It took me a while to fall in love with NoteTaker HD. As I was looking through all the note taking applications, I was already heavily involved in a different product on other platforms and that was skewing my opinions as I looked at applications like NoteTaker. Finally after several months, I still wasn’t happy in my use of the iPad with regard to spontaneous note taking, and I took another look. What a difference a few months of frustration makes.
A bit of background is in order. When tablets first came out, I was excited. When I saw OneNote on Windows, I got more excited. I spend my day in meetings with customers and prospects, and one of the fastest ways to put up a barrier between you and your client in my mind is to put a laptop screen between you. It’s a mini wall. Add to that the constant clicking from typing, and you have a very disturbing and disruptive process. This brought me to looking at NoteTaker HD again. What I love about this application is that it doesn’t do too much, and what it does do, it does superbly. What do I mean by this? It strives to give you your paper in the best way possible. It doesn’t act as a recorder. It doesn’t try to do handwriting recognition. It gives you a place to write, and with the Edit2 screen, write elegantly.

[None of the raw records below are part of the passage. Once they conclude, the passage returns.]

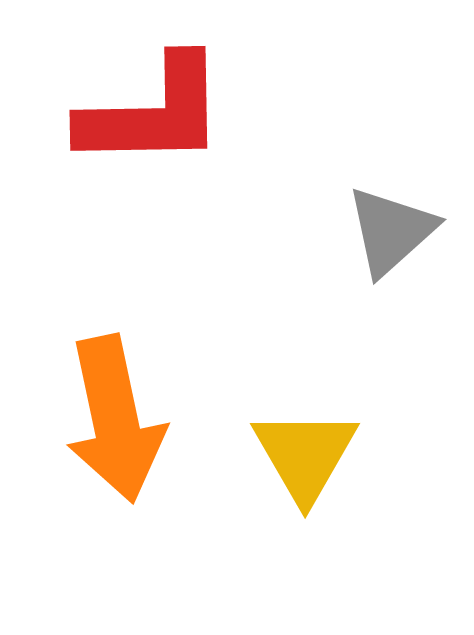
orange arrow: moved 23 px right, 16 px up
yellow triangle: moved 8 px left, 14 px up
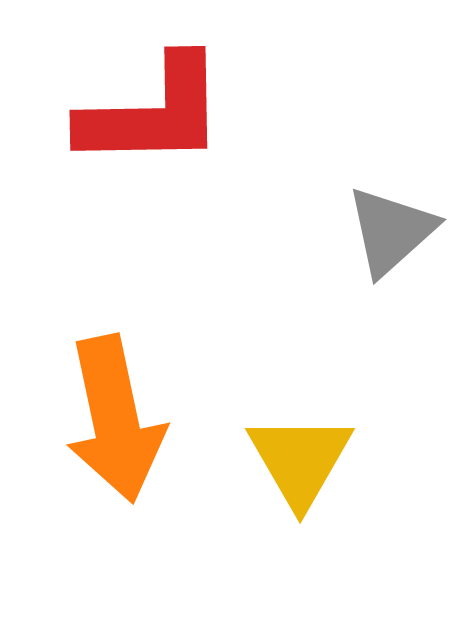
yellow triangle: moved 5 px left, 5 px down
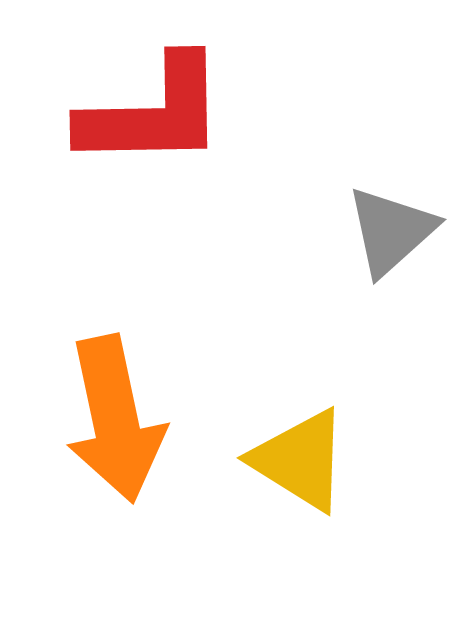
yellow triangle: rotated 28 degrees counterclockwise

I had a couple of meetings coming up and decided I would use NoteTaker only to take my notes. I had practices a bit before hand, to get comfortable, and I ordered a BoxWave stylus to write with. Writing with your finger is possible, but I have muscle memory which makes me feel more natural with something in my hand. By the time I was halfway through the first meeting, I was barely glancing at the iPad, just taking notes as I would on paper. I was drawing diagrams, keeping up with the conversation, and
had about 6 pages of notes. By the time I finished the second meeting I was a convert. Now, several weeks later of constant use, and I can say I would own an iPad only for this application.
Send your notes to EverNote for recognition as PDFs, and you have an end-to-end solution.

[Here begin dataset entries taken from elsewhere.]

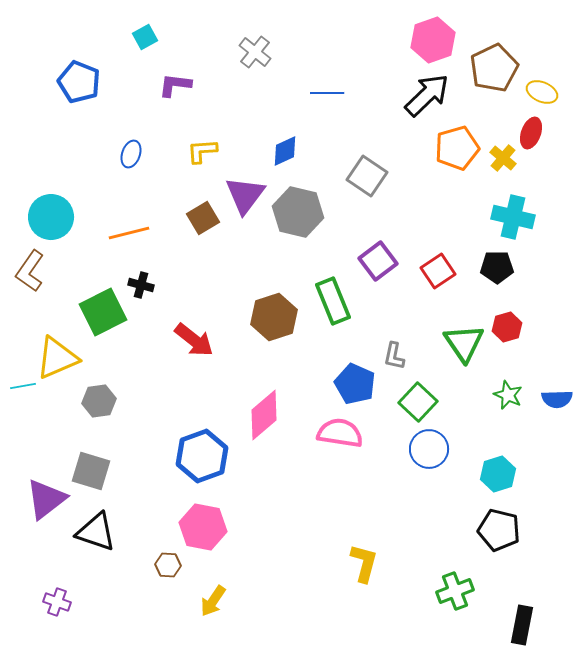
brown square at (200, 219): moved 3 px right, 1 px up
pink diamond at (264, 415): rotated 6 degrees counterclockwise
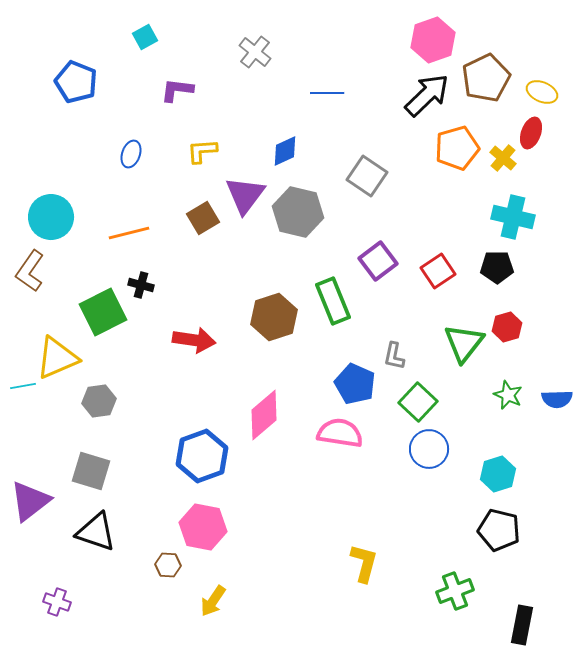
brown pentagon at (494, 68): moved 8 px left, 10 px down
blue pentagon at (79, 82): moved 3 px left
purple L-shape at (175, 85): moved 2 px right, 5 px down
red arrow at (194, 340): rotated 30 degrees counterclockwise
green triangle at (464, 343): rotated 12 degrees clockwise
purple triangle at (46, 499): moved 16 px left, 2 px down
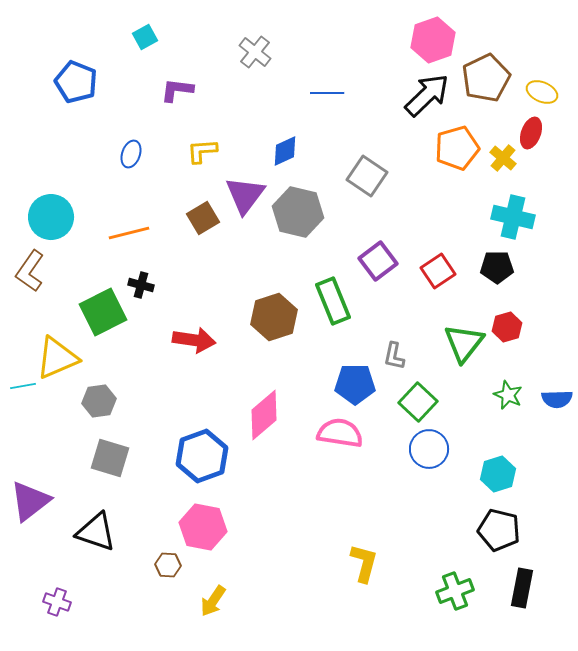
blue pentagon at (355, 384): rotated 24 degrees counterclockwise
gray square at (91, 471): moved 19 px right, 13 px up
black rectangle at (522, 625): moved 37 px up
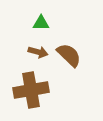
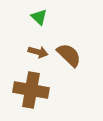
green triangle: moved 2 px left, 6 px up; rotated 42 degrees clockwise
brown cross: rotated 20 degrees clockwise
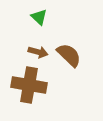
brown cross: moved 2 px left, 5 px up
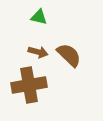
green triangle: rotated 30 degrees counterclockwise
brown cross: rotated 20 degrees counterclockwise
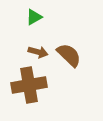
green triangle: moved 5 px left; rotated 42 degrees counterclockwise
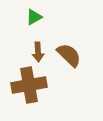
brown arrow: rotated 72 degrees clockwise
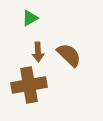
green triangle: moved 4 px left, 1 px down
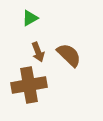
brown arrow: rotated 18 degrees counterclockwise
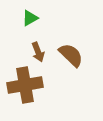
brown semicircle: moved 2 px right
brown cross: moved 4 px left
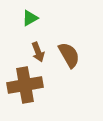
brown semicircle: moved 2 px left; rotated 16 degrees clockwise
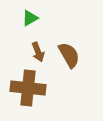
brown cross: moved 3 px right, 3 px down; rotated 16 degrees clockwise
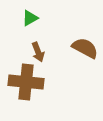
brown semicircle: moved 16 px right, 7 px up; rotated 32 degrees counterclockwise
brown cross: moved 2 px left, 6 px up
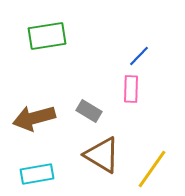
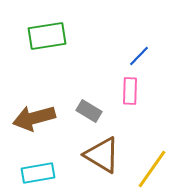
pink rectangle: moved 1 px left, 2 px down
cyan rectangle: moved 1 px right, 1 px up
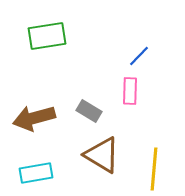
yellow line: moved 2 px right; rotated 30 degrees counterclockwise
cyan rectangle: moved 2 px left
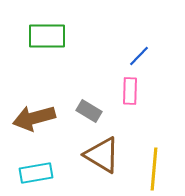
green rectangle: rotated 9 degrees clockwise
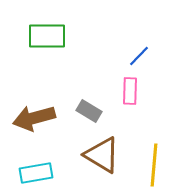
yellow line: moved 4 px up
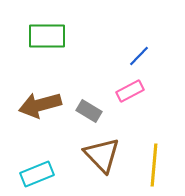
pink rectangle: rotated 60 degrees clockwise
brown arrow: moved 6 px right, 13 px up
brown triangle: rotated 15 degrees clockwise
cyan rectangle: moved 1 px right, 1 px down; rotated 12 degrees counterclockwise
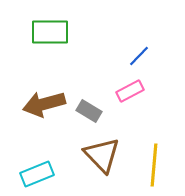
green rectangle: moved 3 px right, 4 px up
brown arrow: moved 4 px right, 1 px up
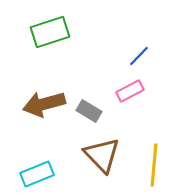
green rectangle: rotated 18 degrees counterclockwise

As I said, it took a while to wrap my head around what Dan has created, but in it’s own way, it’s every bit as powerful as VisiCalc. Are there things I would like? Sure. My short list includes:
* Better documentation around annotation. I want to use it but haven’t mastered it yet.
* A better way to share notes between different people with NoteTaker HD
That’s a very short list. The worst thing he could do is try to make it all things to all people. The additions he has made are well thought out. If you spend any time in meetings, classes or just prefer writing to typing in your creative process, don’t hesitate to get this application.